I'm surprised that as a recovering particle physicist you were able to resist uttering the words "spontaneous symmetry breaking" here, since of course that's exactly what it is.

This is one of two examples I like to use when explaining the concept of spontaneous symmetry breaking. The other one is a round dinner table, where the water glasses are placed halfway between the place settings. At first, nobody's sure whether to use the water glass to her left or to her right. As soon as one person picks, breaking the symmetry, her neighbors are forced to pick the same way. Even if there's no overall preference for one solution over the other, everyone (at least in one region of the table) ends up going the same way.

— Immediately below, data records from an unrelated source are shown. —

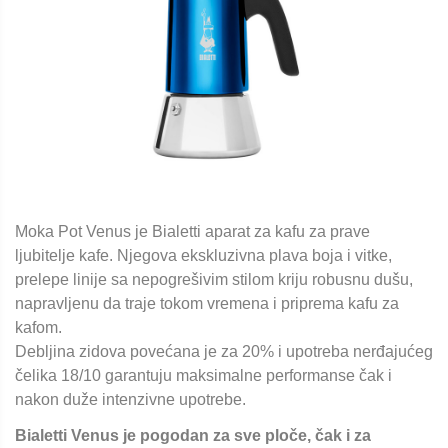
Moka Pot Venus je Bialetti aparat za kafu za prave
ljubitelje kafe. Njegova ekskluzivna plava boja i vitke,
prelepe linije sa nepogrešivim stilom kriju robusnu dušu,
napravljenu da traje tokom vremena i priprema kafu za
kafom.
Debljina zidova povećana je za 20% i upotreba nerđajućeg
čelika 18/10 garantuju maksimalne performanse čak i
nakon duže intenzivne upotrebe.
Bialetti Venus je pogodan za sve ploče, čak i za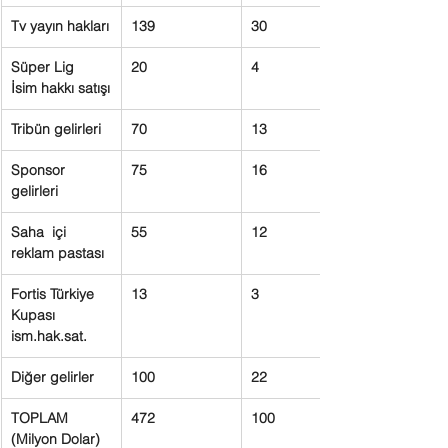
Tv yayın hakları
139
30
Süper Lig  
20
4
İsim hakkı satışı
Tribün gelirleri
70
13
Sponsor 
75
16
gelirleri
Saha  içi 
55
12
reklam pastası
Fortis Türkiye 
13
3
Kupası 
ism.hak.sat.
Diğer gelirler
100
22
TOPLAM 
472
100
(Milyon Dolar)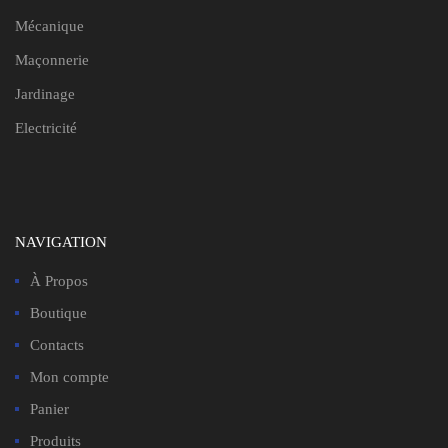
Mécanique
Maçonnerie
Jardinage
Electricité
NAVIGATION
À Propos
Boutique
Contacts
Mon compte
Panier
Produits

At actual dinner parties, this is often not really spontaneous symmetry breaking, since some people have studied their Miss Manners and know which way it's supposed to go. If there are no Miss Manners types, though, and if the table is large enough, the symmetry may get broken in different ways in different parts of the table. If you want to impress your friends, you can point out to them in that case that a topological defect has formed on the table, and that the mechanism is similar to the way cosmic strings form (or would form if they existed).

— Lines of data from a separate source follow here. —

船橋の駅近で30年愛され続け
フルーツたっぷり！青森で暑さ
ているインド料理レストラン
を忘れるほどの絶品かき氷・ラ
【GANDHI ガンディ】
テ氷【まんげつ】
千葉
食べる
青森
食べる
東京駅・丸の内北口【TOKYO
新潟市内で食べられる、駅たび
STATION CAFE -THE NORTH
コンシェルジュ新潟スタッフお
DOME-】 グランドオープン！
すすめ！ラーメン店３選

Assuming, of course, that you have the sort of friends who are impressed by such things.

-Ted Bunn
From: [identity profile] mmcirvin.livejournal.com
I'm surprised that as a recovering particle physicist you were able to resist uttering the words "spontaneous symmetry breaking" here, since of course that's exactly what it is.

Exactly, though it's not the kind of simple Lagrangian system in which I used to study spontaneous symmetry breaking.
From: [identity profile] westacular.livejournal.com
Yes, exactly. Some small imbalance at a critical point was enough to spread across the entire system.

Still: When and how did this happen? Where? And was the initial imbalance purely random, or did some external factors (such as that polarized light hypothesis) cause it? (I realize I'm just repeating your post in simpler terms.) Interesting that the Murchison meteorite suggests an extrasolar origin.

This all seems quite similar in nature to the matter/antimatter question -- although in that case, it's harder to conceive of external factors that could be responsible.

Date: 2006-08-31 03:05 am (UTC)
From: [identity profile] iayork.livejournal.com
I like cool biology articles because I really understand this stuff so poorly

Heh. This morning I had a consultation with a statistician, about a problem I'm working on related to how particularly antigenic epitopes are generated from the background of all cellular proteins. The consultant turned out to be a PhD candidate in the math department; a very nice lady, but completely, and I mean cmopletely, blank on biology. I mean, I started to give a brief explanation of the problem -- three words in, I said "amino acids" and a look of utter panic crossed her face. So I dropped down about five levels of complexity, and she seemed to sort of flounder along. Eventually I got to the part where I had a 20x15 table of frequencies to compare to background frequencies and she sighed with relief, drew a deep beath, and started muttering about regressions.

Date: 2006-08-31 11:59 am (UTC)
From: [identity profile] mmcirvin.livejournal.com
I just had to look up the word "epitope" to follow that, but otherwise I could...

In the process I discovered that "racemic" comes from a term meaning "from grape juice".

Date: 2006-08-31 12:03 pm (UTC)
From: [identity profile] mmcirvin.livejournal.com
...I have a layman's interest in most fields of science, but I've always been acutely conscious of the fact that, for a variety of reasons, the last actual biology course I ever took was a high-school introductory course taught by a man who had primarily been hired as an athletic coach and was fairly ignorant (his other major task was doing the morning PA announcements; I recall [livejournal.com profile] partiallyclips could do a really good impression of him).